This previous post is the closest thing to an answer I could find, but I don't quite understand why the load will still see the full voltage of the source and not the zener voltage. The contributor who answered stated that since the combination of zener and series resistor is in parallel with the load, the load will still see the full voltage of the source. What I'm having a hard time understanding is how the resistor placement affects the voltage seen by the load. Thank you in advance
EDIT: Here is the circuit in question (from the post I linked to)
EDIT 2: Okay, I'm slowly realizing my faults in asking a question without providing as much specific detail as possible. Here goes:
What I'm trying to do: I have a bicycle hub dynamo that produces single phase AC voltage that can reach up to 60V peak (120V pk-pk) going about 55mph.

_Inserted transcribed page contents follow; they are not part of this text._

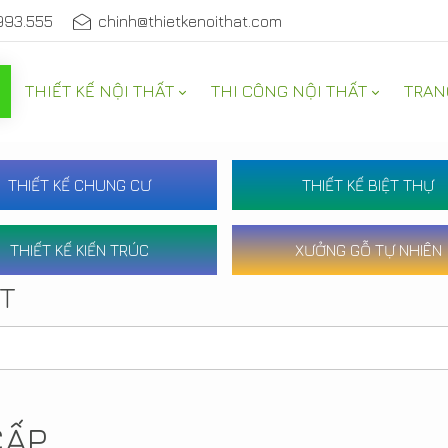
993.555
chinh@thietkenoithat.com
THIẾT KẾ NỘI THẤT
THI CÔNG NỘI THẤT
TRAN
THIẾT KẾ CHUNG CƯ
THIẾT KẾ BIỆT THỰ
THIẾT KẾ KIẾN TRÚC
XƯỞNG GỖ TỰ NHIÊN
ẤT
CẤP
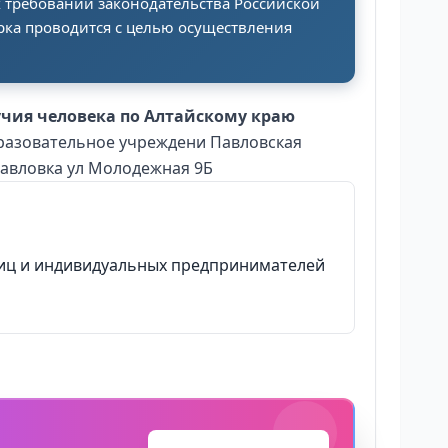
х требований законодательства Российской
рка проводится с целью осуществления
учия человека по Алтайскому краю
бразовательное учреждени Павловская
Павловка ул Молодежная 9Б
 лиц и индивидуальных предпринимателей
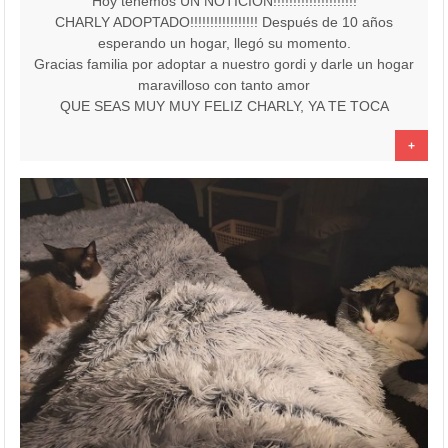
Hoy tenemos UN NOTICIÓN!!!!!!!!!!!!!!!!!!!!!
CHARLY ADOPTADO!!!!!!!!!!!!!!!!! Después de 10 años
esperando un hogar, llegó su momento.
Gracias familia por adoptar a nuestro gordi y darle un hogar
maravilloso con tanto amor
QUE SEAS MUY MUY FELIZ CHARLY, YA TE TOCA
+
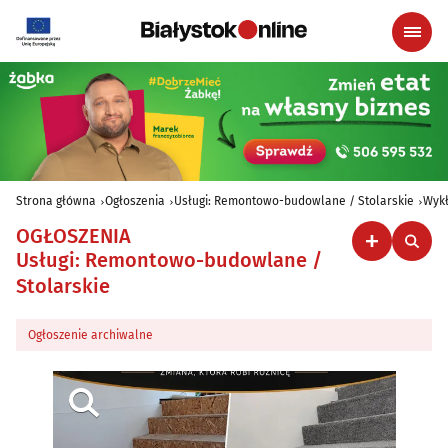
Strona główna
Ogłoszenia
Usługi: Remontowo-budowlane / Stolarskie
Wykł
OGŁOSZENIA
Usługi: Remontowo-budowlane /
Stolarskie
Ogłoszenie archiwalne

I'm trying to rectify and regulate the voltage down to 5V so I can charge a cellphone. For the most part I have the 5V regulation down (I'm using a DC-DC buck converter (TI's LM2596).
The issue I'm trying to resolve is during the rectification stage. I'm using a bridge rectifier and smoothing capacitor to rectify and smooth the voltage coming out of the dynamo. However, the smoothing capacitor I have is only rated at 35V so at those higher outputs of the dynamo (ie. above 35V peak), I'm assuming I would blow the smoothing capacitor up without a zener voltage regulator.
Here is a more accurate picture of my setup (I simulated the dynamo using a transformer at the input):
So in the picture, I have placed the series resistor correctly. My original question is: why can't I put the series resistor after the zener diode?